Le football à l’épreuve de la philosophie
Passion et raison sont-elles compatibles ? Le foot suscite-t-il des questions d’une profondeur terrifiante ? Bien sûr que oui.
Pour les supporters italiens, vivre la Coupe du Monde alors que leur équipe nationale ne participe pas à la compétition relève du défi. Entre les moqueries répétées, les questions existentielles liées à l’avenir de leur sélection et une lourde peine à s’intéresser au plus grand événement de leur sport favori, ce qui était du domaine de la passion s’est transformé en royaume du doute et de la morosité.
Plusieurs attitudes sont adoptables : le boycott pur et simple du mondial (« quel mondial ? »), le suivi passif et fainéant, histoire de dire qu’on n’a quand même pas complètement lâché et en donnant rendez-vous à l’Euro 2020 (« si on se qualifie »), ou encore l’engouement quoiqu’il arrive (« j’ai une grand-mère mexicaine » ou « je suis pour le beau jeu » et dernière solution : « je veux voir une petite équipe aller au bout »).
Une gamme de fines émotions
Derrière ces multiples postures, un rapport différent au supporteurisme et au sport. Frustration, patience, ferveur, joie, nostalgie, énervement… Aucun d’entre nous n’a le même niveau de sensibilité quant il s’agit de football. Parce que là où les observateurs extérieurs, et souvent condescendants, voient une adoration idiote et uniforme, toute une gamme de fines émotions se joue et évolue en permanence.
Le seul point commun qui réunit la plupart des fans de football, c’est que cet amour renvoie à quelque chose de l’enfance. Mais dès la première perception de ce sport, dès sa rencontre initiale, les trajectoires diffèrent. Qui aura un premier souvenir émerveillé ou rempli de déception, voire de honte, n’aura pas le même rapport à ce sport.
Liens plus ou moins abstraits
Football serait donc affaire de philosophie ? Parfois sans le savoir, le supporter est confronté, dans sa passion, à des grandes thématiques de cette discipline.

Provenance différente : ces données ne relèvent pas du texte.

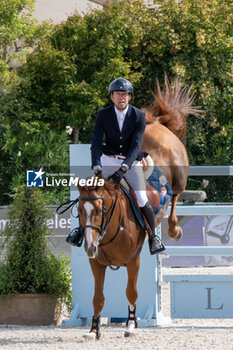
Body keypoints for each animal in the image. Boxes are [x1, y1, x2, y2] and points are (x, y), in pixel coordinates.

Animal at [77, 76, 201, 340]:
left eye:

C’est d’ailleurs le thème de l’ouvrage de Bernard Chambaz, Petite philosophie du ballon rond. L’écrivain y revient sur ses premiers émois footballistiques et les différentes notions de philosophie qui émaillent la vie de l’amoureux du football.
Entre raisonnements sérieux sur la question « Pourquoi court-on après un ballon ? » et des liens parfois plus légers ou poétiques entre Montaigne et émotion vécue au stade, les notions de « morale », de « faute », de « passion », de « désir », d' »universalité » ou encore d' »espoir » se succèdent. Si certaines questions paraissent abstraites, d’autres viennent plus souvent à l’esprit du supporter : « Pourquoi est-ce que je supporte mon équipe ? », « Jusqu’où doit aller cet engagement ? », « Pour quelles raisons le football me procure-t-il autant d’émotions ? ».

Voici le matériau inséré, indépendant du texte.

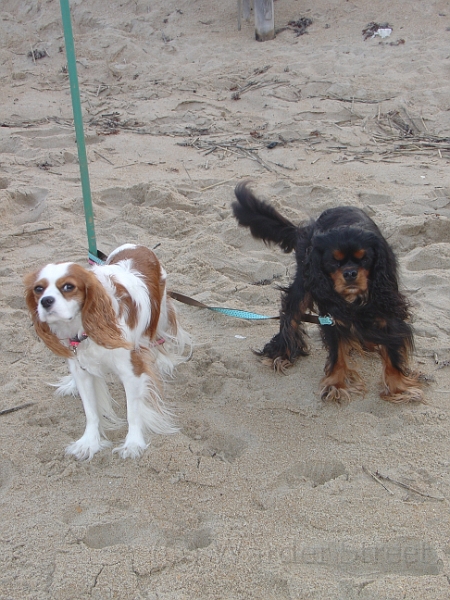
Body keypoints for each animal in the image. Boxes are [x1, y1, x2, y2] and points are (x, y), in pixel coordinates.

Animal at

Football et religion, aussi ?
Aucune raison, donc, de ne pas voir une association possible entre ces deux disciplines très techniques que sont le ballon rond et la philosophie. D’ailleurs, le football peut être analysé à travers tout un tas de grilles de lecture : Psychologie, Sociologie, Histoire… Et pour ceux qui aiment à s’en moquer gentiment, comparant ce sport dit populaire à l’opium du peuple, poussons jusqu’à un rapprochement avec le domaine de la théologie.
Le football est un sport où l’adoration et les idoles sont omniprésentes. Des légendes se créent, des Dieux naissent. Alors que ceux des grandes religions ne faiblissent jamais et sont promis au règne éternel, les nôtres vieillissent, et finissent par mourir. Voilà, pour les supporters, une façon bien moins optimiste et joyeuse d’envisager la vie et la mort que les textes sacrés. Et en même temps, bien plus intense.
Terminons par une note d’espoir, que personne de sérieux et au fait du jour ne pourra contester. En à peine plus d’un siècle d’existence, le football aura vu s’accomplir bien plus de miracles vérifiés que toutes les religions réunies depuis des millénaires. Mais au fait, qu’est-ce qu’un miracle en football ? Vous avez 4 heures.